[Stored dataset items]
------------------------------

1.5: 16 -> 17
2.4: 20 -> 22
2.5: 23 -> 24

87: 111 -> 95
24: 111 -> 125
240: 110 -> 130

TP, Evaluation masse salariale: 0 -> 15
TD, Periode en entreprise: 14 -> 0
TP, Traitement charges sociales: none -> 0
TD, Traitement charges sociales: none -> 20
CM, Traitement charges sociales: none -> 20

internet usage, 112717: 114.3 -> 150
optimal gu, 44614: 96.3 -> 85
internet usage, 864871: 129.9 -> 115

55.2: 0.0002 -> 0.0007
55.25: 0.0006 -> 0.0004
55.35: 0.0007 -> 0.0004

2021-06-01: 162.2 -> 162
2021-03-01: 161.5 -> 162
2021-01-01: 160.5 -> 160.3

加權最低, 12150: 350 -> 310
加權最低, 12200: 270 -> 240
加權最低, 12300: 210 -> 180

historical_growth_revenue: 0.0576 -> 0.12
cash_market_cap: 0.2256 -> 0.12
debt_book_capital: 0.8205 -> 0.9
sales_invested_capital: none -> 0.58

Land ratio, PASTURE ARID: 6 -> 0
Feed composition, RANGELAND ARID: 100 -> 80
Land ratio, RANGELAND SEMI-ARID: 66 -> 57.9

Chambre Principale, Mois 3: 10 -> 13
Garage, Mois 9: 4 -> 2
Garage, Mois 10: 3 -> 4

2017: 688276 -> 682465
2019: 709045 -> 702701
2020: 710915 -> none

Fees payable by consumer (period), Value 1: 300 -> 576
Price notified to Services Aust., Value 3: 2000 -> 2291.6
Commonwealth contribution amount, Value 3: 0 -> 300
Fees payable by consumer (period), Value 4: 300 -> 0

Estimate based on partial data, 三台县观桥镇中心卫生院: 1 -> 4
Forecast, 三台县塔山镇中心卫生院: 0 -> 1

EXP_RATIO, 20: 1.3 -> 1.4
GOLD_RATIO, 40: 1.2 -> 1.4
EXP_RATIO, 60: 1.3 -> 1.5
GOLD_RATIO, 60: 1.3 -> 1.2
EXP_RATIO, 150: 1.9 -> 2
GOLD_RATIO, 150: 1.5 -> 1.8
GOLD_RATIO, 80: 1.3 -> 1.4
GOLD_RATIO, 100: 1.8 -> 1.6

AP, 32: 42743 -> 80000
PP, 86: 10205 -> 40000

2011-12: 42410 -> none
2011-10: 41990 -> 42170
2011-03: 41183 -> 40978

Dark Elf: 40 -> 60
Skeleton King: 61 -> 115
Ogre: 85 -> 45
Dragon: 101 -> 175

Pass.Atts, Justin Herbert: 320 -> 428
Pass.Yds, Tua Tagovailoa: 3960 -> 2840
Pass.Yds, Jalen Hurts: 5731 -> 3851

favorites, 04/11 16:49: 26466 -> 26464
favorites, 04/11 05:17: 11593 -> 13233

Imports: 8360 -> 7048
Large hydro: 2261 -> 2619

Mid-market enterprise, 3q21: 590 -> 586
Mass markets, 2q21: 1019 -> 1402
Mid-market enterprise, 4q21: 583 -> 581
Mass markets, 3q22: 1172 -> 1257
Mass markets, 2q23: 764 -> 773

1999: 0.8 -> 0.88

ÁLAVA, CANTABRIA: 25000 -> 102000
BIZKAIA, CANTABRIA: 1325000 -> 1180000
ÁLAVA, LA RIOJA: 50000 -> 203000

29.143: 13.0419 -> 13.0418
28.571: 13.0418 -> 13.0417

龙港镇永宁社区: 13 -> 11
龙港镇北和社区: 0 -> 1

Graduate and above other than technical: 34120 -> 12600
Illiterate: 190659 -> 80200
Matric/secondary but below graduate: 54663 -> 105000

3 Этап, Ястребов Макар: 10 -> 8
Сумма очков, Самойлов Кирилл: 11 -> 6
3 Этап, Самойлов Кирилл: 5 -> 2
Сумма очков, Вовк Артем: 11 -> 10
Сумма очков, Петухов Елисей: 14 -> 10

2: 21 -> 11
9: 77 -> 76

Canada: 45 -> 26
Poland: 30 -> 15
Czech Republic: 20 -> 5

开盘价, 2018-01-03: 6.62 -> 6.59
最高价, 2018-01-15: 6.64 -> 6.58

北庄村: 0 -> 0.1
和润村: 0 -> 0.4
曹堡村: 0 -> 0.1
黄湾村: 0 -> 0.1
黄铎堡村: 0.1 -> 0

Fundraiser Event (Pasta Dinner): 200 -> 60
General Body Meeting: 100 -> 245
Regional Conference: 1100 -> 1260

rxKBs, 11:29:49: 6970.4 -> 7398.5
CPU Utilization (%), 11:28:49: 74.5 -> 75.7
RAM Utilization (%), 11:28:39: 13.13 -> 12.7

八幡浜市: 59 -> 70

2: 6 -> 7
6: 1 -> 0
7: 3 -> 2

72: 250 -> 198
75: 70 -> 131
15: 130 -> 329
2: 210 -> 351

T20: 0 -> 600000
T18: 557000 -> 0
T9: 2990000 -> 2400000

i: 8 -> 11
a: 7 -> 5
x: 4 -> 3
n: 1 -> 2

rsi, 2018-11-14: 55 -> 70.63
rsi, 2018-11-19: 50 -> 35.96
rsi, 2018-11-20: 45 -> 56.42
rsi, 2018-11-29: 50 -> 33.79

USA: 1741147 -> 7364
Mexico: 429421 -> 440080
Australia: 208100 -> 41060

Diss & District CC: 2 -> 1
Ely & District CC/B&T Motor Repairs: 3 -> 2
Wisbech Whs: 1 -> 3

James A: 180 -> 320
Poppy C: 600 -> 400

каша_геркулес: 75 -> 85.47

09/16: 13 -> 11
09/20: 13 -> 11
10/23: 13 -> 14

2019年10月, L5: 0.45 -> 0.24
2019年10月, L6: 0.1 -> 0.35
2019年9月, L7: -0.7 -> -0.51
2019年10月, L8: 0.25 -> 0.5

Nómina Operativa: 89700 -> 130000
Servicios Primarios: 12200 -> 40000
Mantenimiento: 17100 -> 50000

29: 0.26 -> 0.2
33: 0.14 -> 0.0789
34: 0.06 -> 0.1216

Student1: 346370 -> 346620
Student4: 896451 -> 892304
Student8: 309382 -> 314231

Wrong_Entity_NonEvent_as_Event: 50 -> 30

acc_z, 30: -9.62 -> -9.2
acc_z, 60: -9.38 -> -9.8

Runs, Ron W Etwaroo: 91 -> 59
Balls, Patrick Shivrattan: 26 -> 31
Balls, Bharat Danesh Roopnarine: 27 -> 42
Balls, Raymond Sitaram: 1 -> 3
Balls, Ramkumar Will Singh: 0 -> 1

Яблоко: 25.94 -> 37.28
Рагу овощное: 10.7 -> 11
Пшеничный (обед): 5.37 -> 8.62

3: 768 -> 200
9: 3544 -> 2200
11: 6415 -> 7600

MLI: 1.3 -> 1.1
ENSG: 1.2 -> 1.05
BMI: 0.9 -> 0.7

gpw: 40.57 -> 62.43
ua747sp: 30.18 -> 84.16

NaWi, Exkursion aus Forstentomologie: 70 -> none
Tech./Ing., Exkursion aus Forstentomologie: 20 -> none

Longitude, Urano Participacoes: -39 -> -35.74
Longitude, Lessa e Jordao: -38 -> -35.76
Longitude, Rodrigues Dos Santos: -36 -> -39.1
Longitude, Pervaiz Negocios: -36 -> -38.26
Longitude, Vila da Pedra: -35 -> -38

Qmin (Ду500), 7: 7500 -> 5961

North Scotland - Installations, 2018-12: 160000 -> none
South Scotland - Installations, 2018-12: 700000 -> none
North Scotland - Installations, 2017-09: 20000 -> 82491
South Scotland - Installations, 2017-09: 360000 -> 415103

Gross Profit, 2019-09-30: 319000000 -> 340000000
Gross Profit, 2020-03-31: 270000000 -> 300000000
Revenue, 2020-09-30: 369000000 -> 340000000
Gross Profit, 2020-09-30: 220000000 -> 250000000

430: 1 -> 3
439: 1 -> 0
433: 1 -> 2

------------------------------

> _REQUEST_
From the entries above, extract only the lines running from the one containing "Dragon: 101 -> 175" through the one containing "龙港镇北和社区: 0 -> 1", inclusive.

> _ANSWER FOR THIS EXERCISE_
Dragon: 101 -> 175

Pass.Atts, Justin Herbert: 320 -> 428
Pass.Yds, Tua Tagovailoa: 3960 -> 2840
Pass.Yds, Jalen Hurts: 5731 -> 3851

favorites, 04/11 16:49: 26466 -> 26464
favorites, 04/11 05:17: 11593 -> 13233

Imports: 8360 -> 7048
Large hydro: 2261 -> 2619

Mid-market enterprise, 3q21: 590 -> 586
Mass markets, 2q21: 1019 -> 1402
Mid-market enterprise, 4q21: 583 -> 581
Mass markets, 3q22: 1172 -> 1257
Mass markets, 2q23: 764 -> 773

1999: 0.8 -> 0.88

ÁLAVA, CANTABRIA: 25000 -> 102000
BIZKAIA, CANTABRIA: 1325000 -> 1180000
ÁLAVA, LA RIOJA: 50000 -> 203000

29.143: 13.0419 -> 13.0418
28.571: 13.0418 -> 13.0417

龙港镇永宁社区: 13 -> 11
龙港镇北和社区: 0 -> 1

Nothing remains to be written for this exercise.